▶ _EXERCISE_
Beginning with the line below that contains "thumb mcp: (1186, 912)" and ending with the line that contains "ring mcp: (1269, 978)", copy every line exactly. Copy nothing else.

▶ _DATA TO PROCESS_
────────────────────

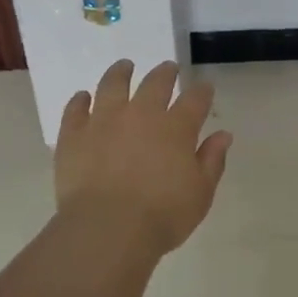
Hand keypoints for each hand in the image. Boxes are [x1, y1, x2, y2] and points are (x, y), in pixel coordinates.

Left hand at [56, 60, 232, 257]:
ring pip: (112, 85)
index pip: (195, 99)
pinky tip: (83, 97)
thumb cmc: (162, 216)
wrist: (107, 230)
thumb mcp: (200, 193)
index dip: (202, 91)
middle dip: (165, 73)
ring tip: (124, 66)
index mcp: (176, 128)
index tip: (205, 87)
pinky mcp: (74, 135)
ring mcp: (104, 121)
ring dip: (120, 73)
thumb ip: (212, 160)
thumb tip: (223, 135)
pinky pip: (76, 109)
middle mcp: (141, 114)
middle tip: (168, 69)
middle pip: (155, 83)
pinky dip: (80, 101)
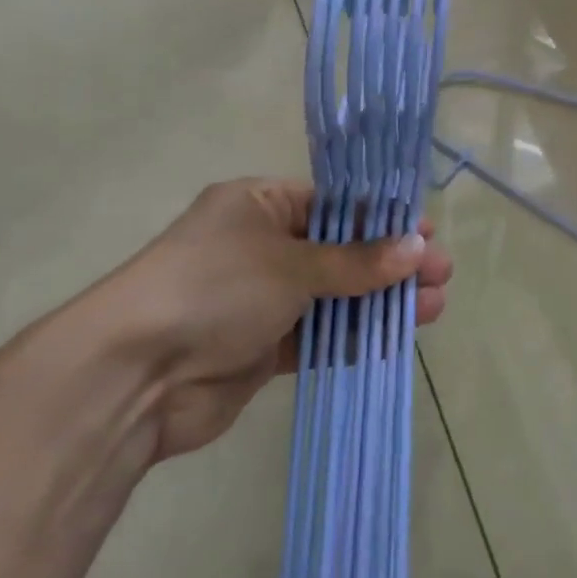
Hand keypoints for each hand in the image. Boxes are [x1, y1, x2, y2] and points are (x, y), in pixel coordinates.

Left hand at [94, 179, 451, 462]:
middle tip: (442, 274)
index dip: (382, 217)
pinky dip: (352, 334)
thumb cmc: (215, 288)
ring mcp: (261, 298)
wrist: (135, 375)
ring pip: (333, 294)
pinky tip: (393, 337)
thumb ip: (355, 261)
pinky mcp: (260, 347)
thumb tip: (417, 248)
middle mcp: (261, 245)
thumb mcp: (290, 264)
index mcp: (260, 204)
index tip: (426, 231)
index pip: (334, 202)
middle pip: (340, 249)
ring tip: (433, 307)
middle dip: (390, 262)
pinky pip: (317, 334)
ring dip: (380, 300)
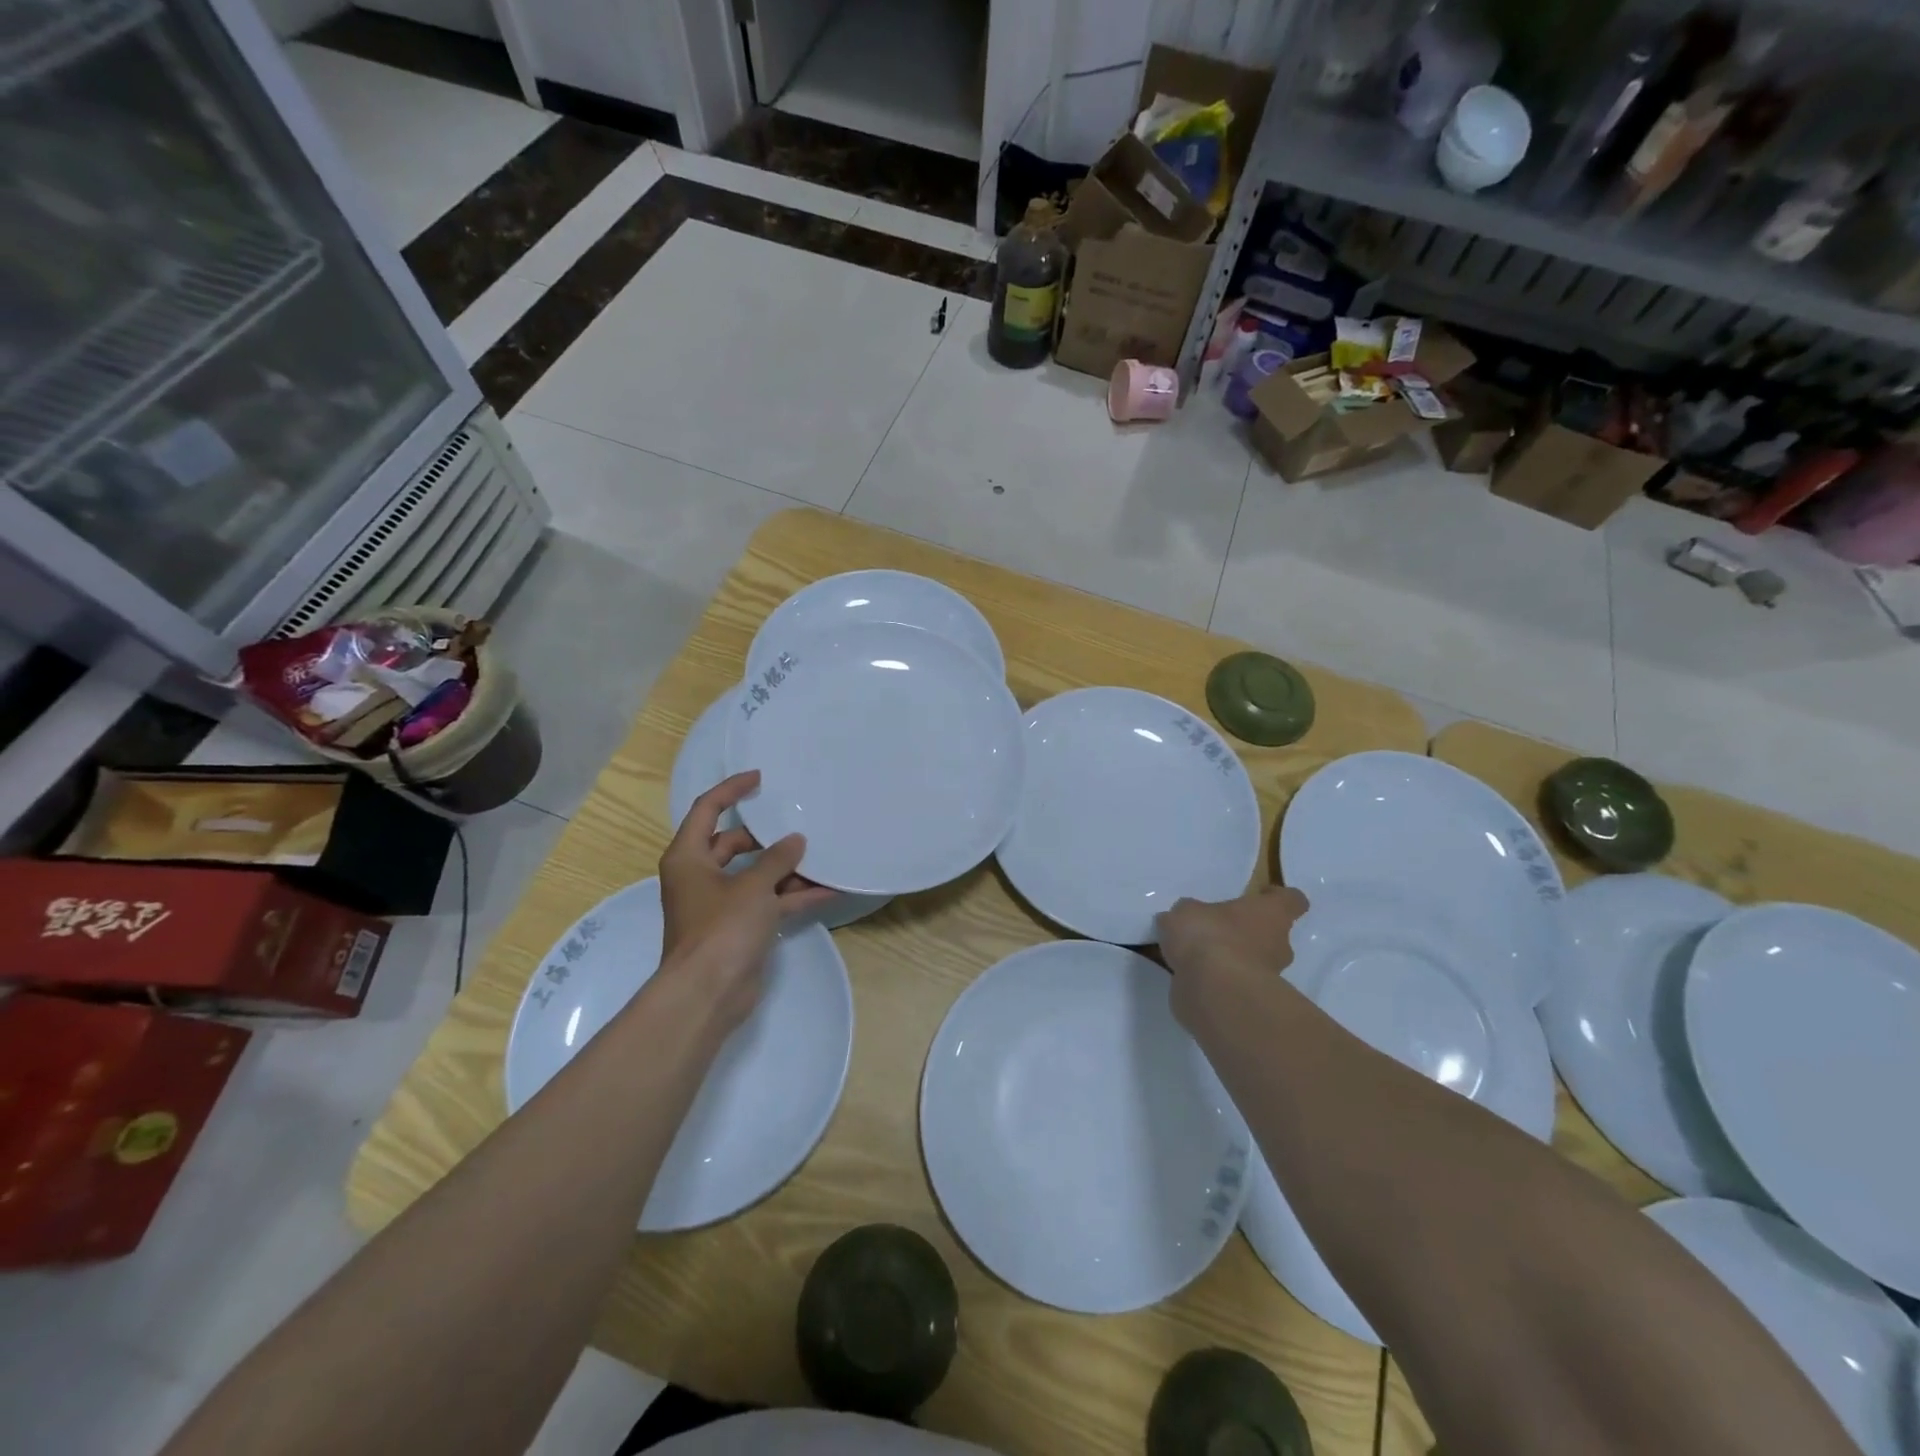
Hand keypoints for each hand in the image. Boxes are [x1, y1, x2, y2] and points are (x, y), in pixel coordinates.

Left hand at [657, 771, 836, 1030]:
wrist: (708, 994)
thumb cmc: (721, 929)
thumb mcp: (752, 887)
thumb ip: (777, 860)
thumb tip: (796, 841)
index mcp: (689, 857)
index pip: (708, 810)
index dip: (732, 790)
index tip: (761, 778)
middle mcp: (700, 876)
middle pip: (734, 843)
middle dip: (768, 837)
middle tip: (799, 824)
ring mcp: (720, 903)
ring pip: (756, 874)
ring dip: (786, 868)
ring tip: (821, 857)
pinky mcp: (739, 926)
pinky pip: (768, 901)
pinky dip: (793, 896)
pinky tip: (828, 891)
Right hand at [1156, 885, 1308, 1032]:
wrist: (1214, 992)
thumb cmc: (1209, 936)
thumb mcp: (1186, 912)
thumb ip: (1189, 914)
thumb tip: (1186, 919)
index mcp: (1270, 914)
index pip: (1291, 900)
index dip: (1277, 897)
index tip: (1260, 895)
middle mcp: (1278, 945)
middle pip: (1273, 935)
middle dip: (1248, 935)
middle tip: (1219, 931)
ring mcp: (1269, 978)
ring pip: (1254, 963)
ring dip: (1233, 961)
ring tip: (1198, 958)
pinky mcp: (1251, 1004)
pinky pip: (1235, 987)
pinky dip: (1219, 984)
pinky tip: (1192, 979)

────────────────────

▶ _RESPONSE AREA_
thumb mcp: (1186, 912)
thumb ip: (1189, 914)
thumb tip: (1186, 919)
index mcp: (1270, 914)
index pip: (1291, 900)
index dip: (1277, 897)
index tip: (1260, 895)
middle mcp: (1278, 945)
middle pip: (1273, 935)
middle dip: (1248, 935)
middle tip: (1219, 931)
ring mcp: (1269, 978)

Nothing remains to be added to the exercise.